I'm a fan of recycling, but I'm not eco-friendly when it comes to this weekly column. Every week, I pick a stock to throw out. However, this week I'll toss out a company that already got the heave-ho earlier this year.

I'm an optimistic pessimist, though. I may rip into a stock every week, but I come right back with three more picks that I think will be better.

Who gets tossed out this week? Come on down, AOL (NYSE: AOL).

You've got failwhale
"AOL continues to make progress against our long-term objective of becoming an Internet growth company," CEO Tim Armstrong says in this morning's first-quarter report.

Maybe I'm using a different dictionary in defining progress and growth, but I'm left scratching my head. Let's go over AOL's three revenue categories over the past year:

  • It made $354.3 million from advertising, down 19% compared with a year ago.
  • It made $282.7 million from subscriptions, down 28%.
  • And other revenue was $27.3 million, down 11%.

Where's the progress in this backward stampede? AOL has made necessary inroads in slashing costs, but it hasn't been enough to offset the negatives from the backpedaling of its scalable business. AOL's profit of $0.32 a share is 59% below where it was a year ago. Free cash flow took a 55% hit.

So let's sum it up. AOL is a business with sinking ad revenue and a diminishing pool of paying subscribers, and it's hacking away at its cost structure. This doesn't sound to me like an Internet growth company. No, those numbers are rubbing elbows with the fading print media industry.

Where's the growth? I'm a fan of Armstrong, but I don't know whether even he can plug the holes in this once-shiny ocean liner quickly enough to avoid its fate as coral-reef fodder.

Losing access subscribers is old hat for AOL. It's down to fewer than 4.7 million premium users, short of the 6.3 million on its rolls a year earlier and well below the 26.7 million subscribers it watched over when it peaked eight years ago. The plan was to make it up in advertising, but that requires relevancy and stickiness. Unfortunately for AOL, we're living in a Facebook world. A plan that seemed reasonable when it was hatched five years ago is flat-out flawed today.

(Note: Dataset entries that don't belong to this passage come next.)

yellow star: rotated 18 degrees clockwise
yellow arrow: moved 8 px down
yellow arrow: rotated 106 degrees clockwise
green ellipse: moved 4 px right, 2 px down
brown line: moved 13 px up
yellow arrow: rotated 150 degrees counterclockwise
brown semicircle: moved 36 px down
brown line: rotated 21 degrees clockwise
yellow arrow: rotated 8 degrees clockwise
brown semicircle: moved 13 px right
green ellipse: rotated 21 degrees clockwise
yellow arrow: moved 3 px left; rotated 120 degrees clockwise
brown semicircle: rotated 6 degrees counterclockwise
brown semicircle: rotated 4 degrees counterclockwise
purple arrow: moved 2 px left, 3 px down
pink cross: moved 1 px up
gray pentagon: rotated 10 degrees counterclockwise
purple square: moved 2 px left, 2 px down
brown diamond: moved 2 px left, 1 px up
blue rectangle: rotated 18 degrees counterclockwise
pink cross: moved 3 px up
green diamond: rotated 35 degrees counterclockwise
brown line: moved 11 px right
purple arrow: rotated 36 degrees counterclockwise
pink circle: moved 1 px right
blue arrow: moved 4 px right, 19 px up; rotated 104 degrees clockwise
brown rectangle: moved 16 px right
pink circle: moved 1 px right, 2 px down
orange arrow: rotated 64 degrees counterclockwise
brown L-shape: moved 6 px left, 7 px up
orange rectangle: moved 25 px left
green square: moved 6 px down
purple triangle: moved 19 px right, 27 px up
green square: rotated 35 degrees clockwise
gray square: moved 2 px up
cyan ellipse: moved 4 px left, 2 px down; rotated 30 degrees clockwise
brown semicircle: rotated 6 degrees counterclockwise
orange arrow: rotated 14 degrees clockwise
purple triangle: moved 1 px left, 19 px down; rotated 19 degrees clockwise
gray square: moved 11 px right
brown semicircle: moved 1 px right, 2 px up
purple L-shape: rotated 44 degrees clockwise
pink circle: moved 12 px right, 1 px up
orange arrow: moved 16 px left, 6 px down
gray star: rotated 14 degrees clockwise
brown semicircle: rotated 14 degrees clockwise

Analysts see AOL's earnings falling to $2.61 a share this year and $2.21 a share come 2011, but this was before this morning. Those figures are likely to be revised even lower now.

Progress? Growth? Doubt.

Good news
As I do every week, I don't talk down a stock unless I have three alternatives that I believe will outperform the company getting tossed. Let's go over them.

  • Yahoo! (Nasdaq: YHOO): AOL and Yahoo! are often locked up in the same shareholder cell, but at least one of them is making a great escape. Yahoo! posted a 20% increase in display advertising during the same quarter, and its adjusted profitability nearly doubled. Yahoo! may be taking a step back with its fee-based revenue, and handing over the meatiest parts of its search business to Microsoft (Nasdaq: MSFT) will cost it in the long run, but at least it's growing in its bread-and-butter display business.
  • Google (Nasdaq: GOOG): Big G overpaid for a 5% stake in AOL that it recently unloaded, but we all make mistakes. Google makes plenty of blunders, actually. Between distribution channel setbacks on its Nexus One and handing gobs of market share in China to Baidu (Nasdaq: BIDU) after its karma-rewarding retreat, the world's leading search engine isn't perfect. However, it has still been able to grow during the darkest stretches of this global recession. One can only imagine how well Big G will do once the economy is running on all cylinders. Revenue before traffic acquisition costs rose 24% in its latest quarter, with non-GAAP earnings growing even more.
  • Time Warner (NYSE: TWX): I have been lukewarm on Time Warner, and I actually appreciated December's spinoff of AOL as an opportunity to get back into America Online. But now, AOL is stuck in reverse, while Time Warner continues to bounce back. After it earned $1.78 a share last year, the pros foresee a profit of $2.15 a share in 2010, and $2.44 a share in 2011. AOL may be trading at a cheaper earnings multiple than Time Warner and fellow spinoff Time Warner Cable (NYSE: TWC), but AOL is the only one projected to post declining profitability over these next two years.

Sorry, AOL. I will remain one of the waning subscribers, and cheer on Armstrong's efforts, but I'll sit AOL out as an investment.